• Task list:
1 - In the post about the crash after migration, rewrite the stretch from "what do you" through "not running worker.", putting "thread" in place of "worker" each time it appears.
2 - Decide whether each statement agrees with the post about the crash after migration, answering yes or no and quoting the words that settle it: (a) Gerd Hoffmann agreed that commands should not be processed while worker->running is not set. (b) The second problem shows up after the vm is shut down and system_reset is called. (c) The writer thinks the current interface can tell apart the different reasons the worker is not running.

• Reading text:
┄┄┄┄┄┄
[Spice-devel] bad primary surface and server crash after migration

Sun Jul 10 01:27:22 PDT 2011

On 07/04/2011 12:23 PM, Gerd Hoffmann wrote:
> On 07/04/11 10:51, Yonit Halperin wrote:
>> Hi Gerd,
>> I encountered several problems after migration, maybe you can help:
>>
>> 1) on qxl_pre_load, sometimes the command ring is not empty and when
>> handle_dev_destroy_surface (on hard reset), flush_all_qxl_commands is
>> called. When attempting to process a command we receive
>>
>> id 0, group 0, virt start 0, virt end ffffffffffffffff, generation 0,
>> delta 0
>> validate_virt: panic: virtual address out of range
>> virt=0x175f99c+0xbf slot_id=1 group_id=1
>> slot=0x0-0x0 delta=0x0
>>
>> Is it valid that the command ring is not empty? Maybe we shouldn't
>> process commands as long as worker->running is not set?
>
> Yes, that should fix it, otherwise you'll try to process commands before
> qxl fully restored the state (especially memory slots and surfaces)
> which will not work.

Hi, I pushed this fix. But, as Alon discovered, after shutdown of the vm 
and then calling system_reset, it causes another problem:
before starting the vm, qxl_hard_reset is called. It calls 
destroy_all_surfaces, which attempts to flush the command rings, but 
since the worker is not running, it doesn't. Then qxl_reset_state is 
called and it crashes upon:
assert(SPICE_RING_IS_EMPTY(&ram->cmd_ring));
assert(SPICE_RING_IS_EMPTY(&ram->cursor_ring));

what do you think should we do?
1) remove assert
2) track worker state and assert only if worker is running.
3) worker should process commands if it is stopped, but only if it is 
not before loadvm. With the current interface I think we can't 
distinguish between different reasons for not running worker.

Cheers,
Yonit.
┄┄┄┄┄┄
• Information shown:
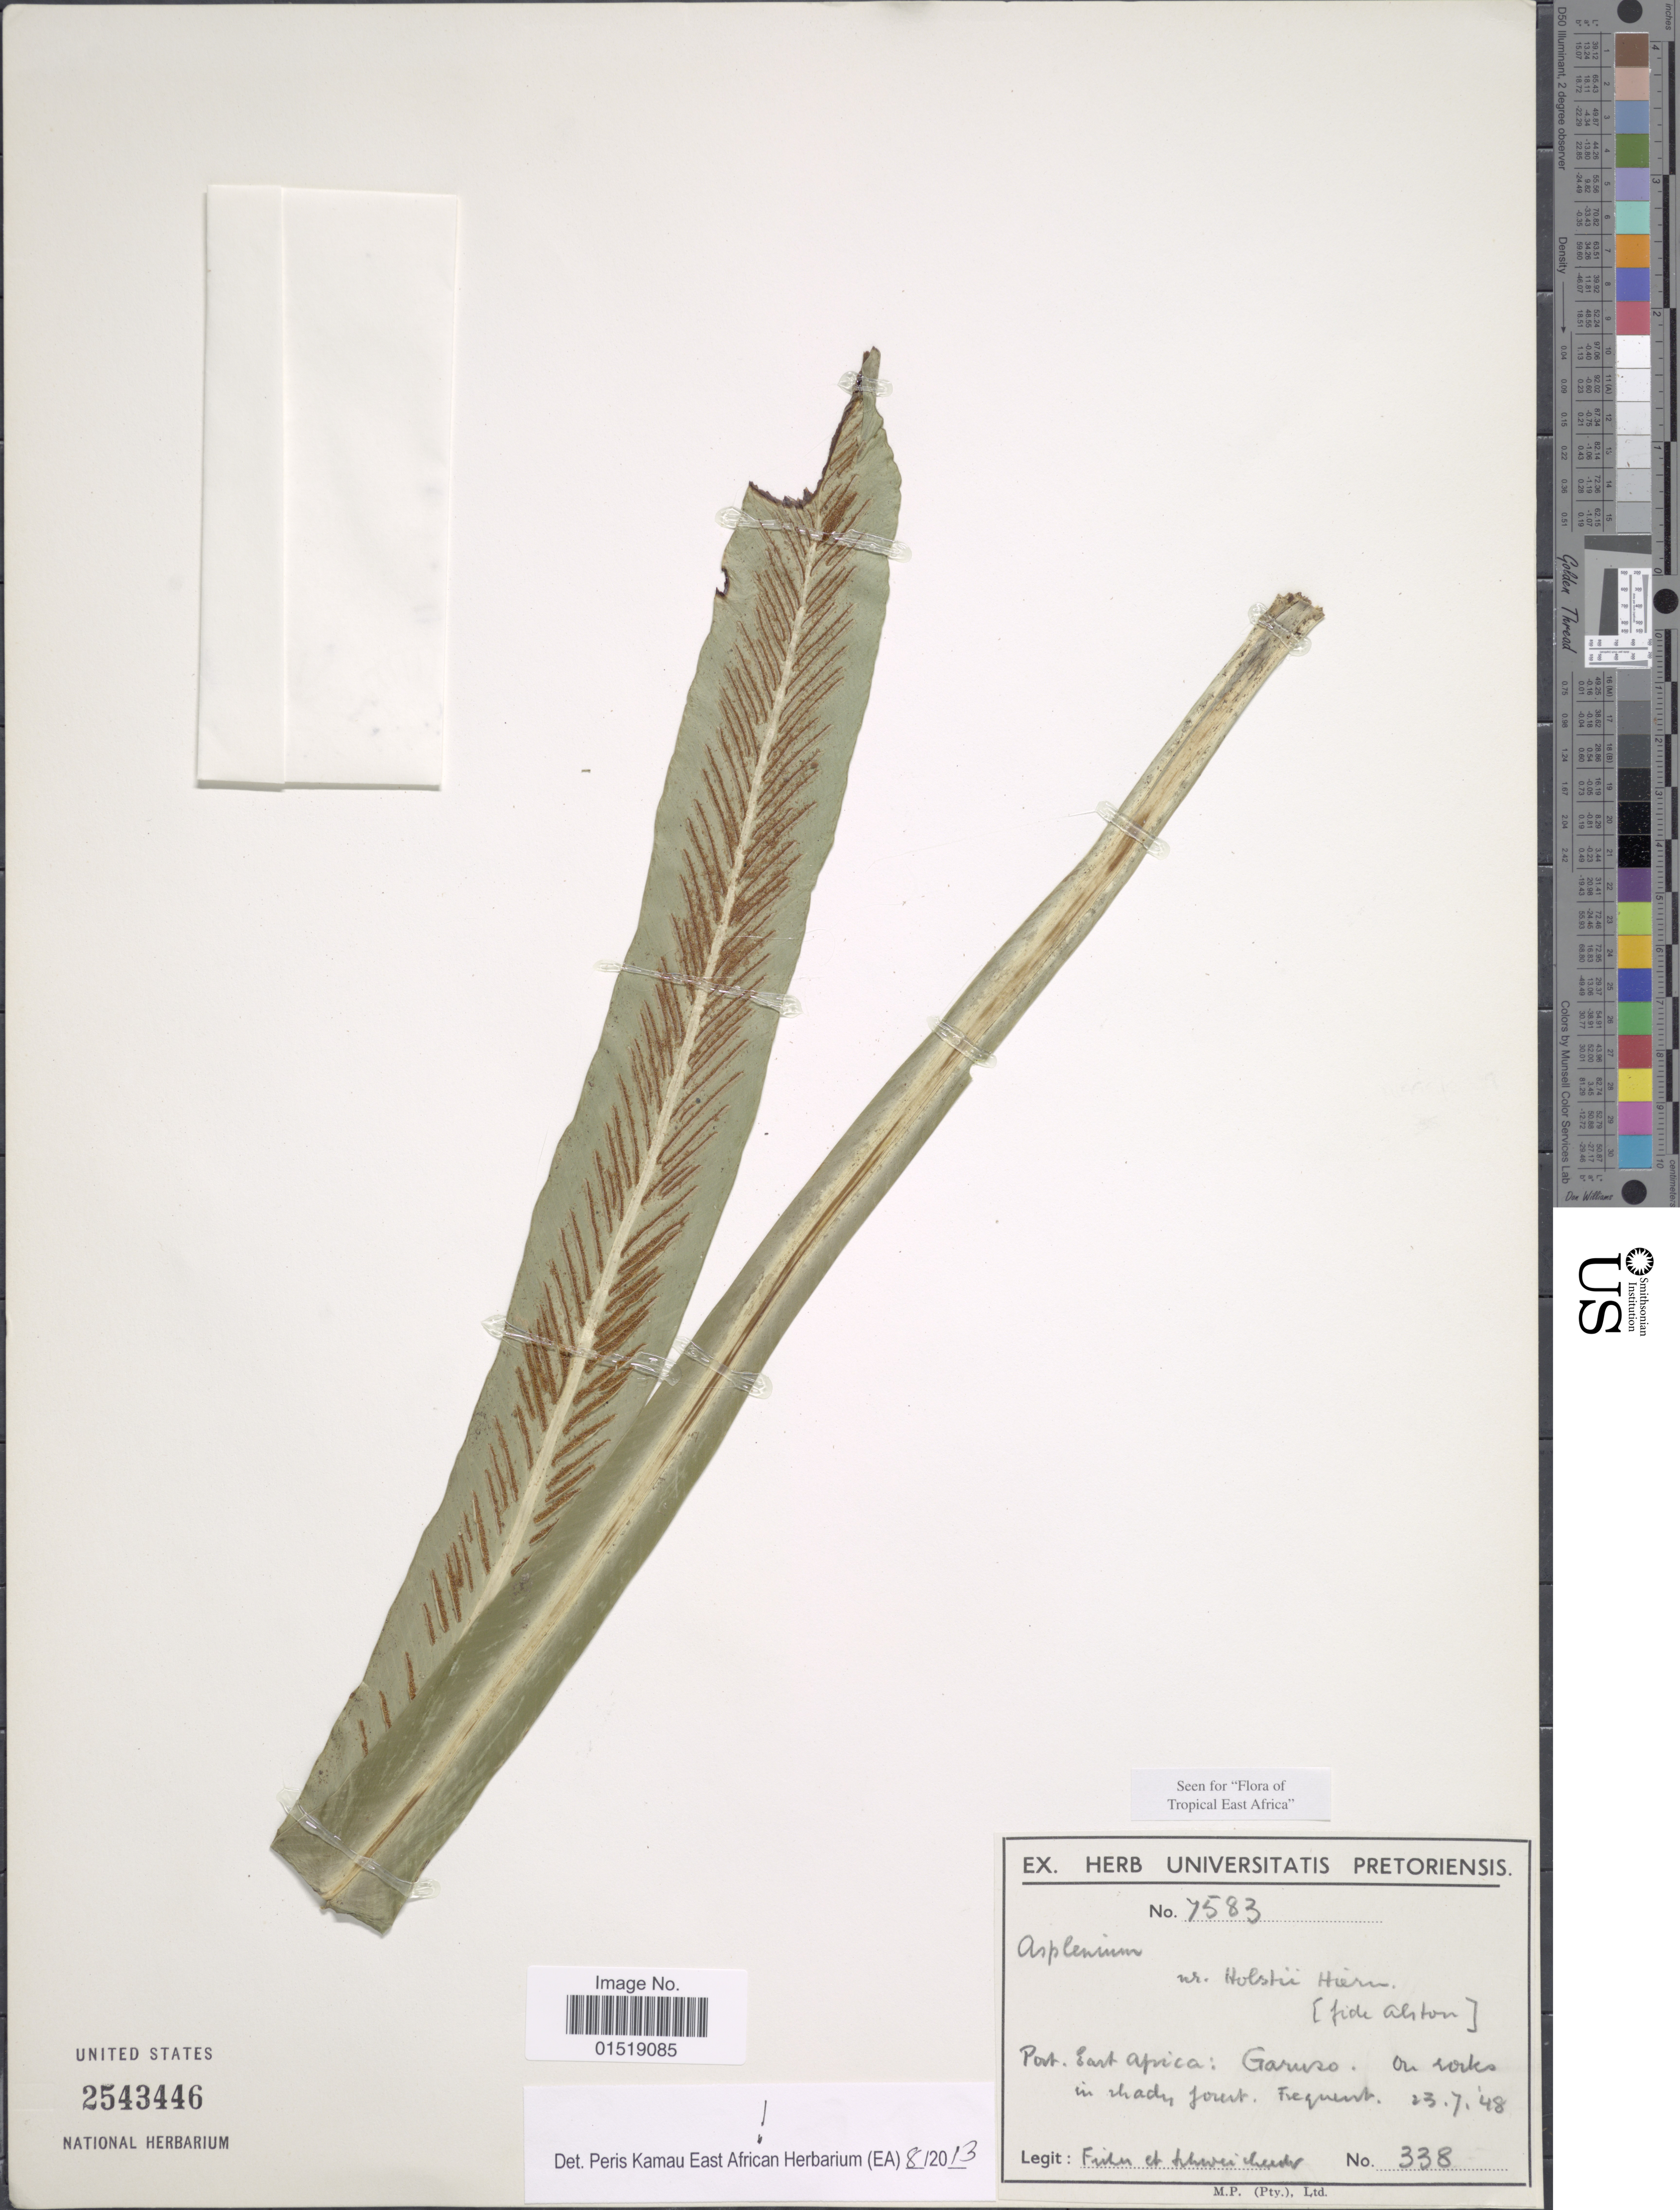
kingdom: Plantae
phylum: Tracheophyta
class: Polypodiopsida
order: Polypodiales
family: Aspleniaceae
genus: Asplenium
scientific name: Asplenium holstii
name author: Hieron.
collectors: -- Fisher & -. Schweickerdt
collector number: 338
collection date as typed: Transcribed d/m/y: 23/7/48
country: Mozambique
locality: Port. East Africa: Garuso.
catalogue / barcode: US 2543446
┄┄┄┄┄┄
• Results for the exercise:
1 -
what do you think should we do?
1) remove assert
2) track thread state and assert only if thread is running.
3) thread should process commands if it is stopped, but only if it is 
not before loadvm. With the current interface I think we can't 
distinguish between different reasons for not running thread.

2 -
(a) Yes: "Yes, that should fix it"
(b) Yes: "after shutdown of the vm and then calling system_reset, it causes another problem"
(c) No: "With the current interface I think we can't distinguish between different reasons for not running worker."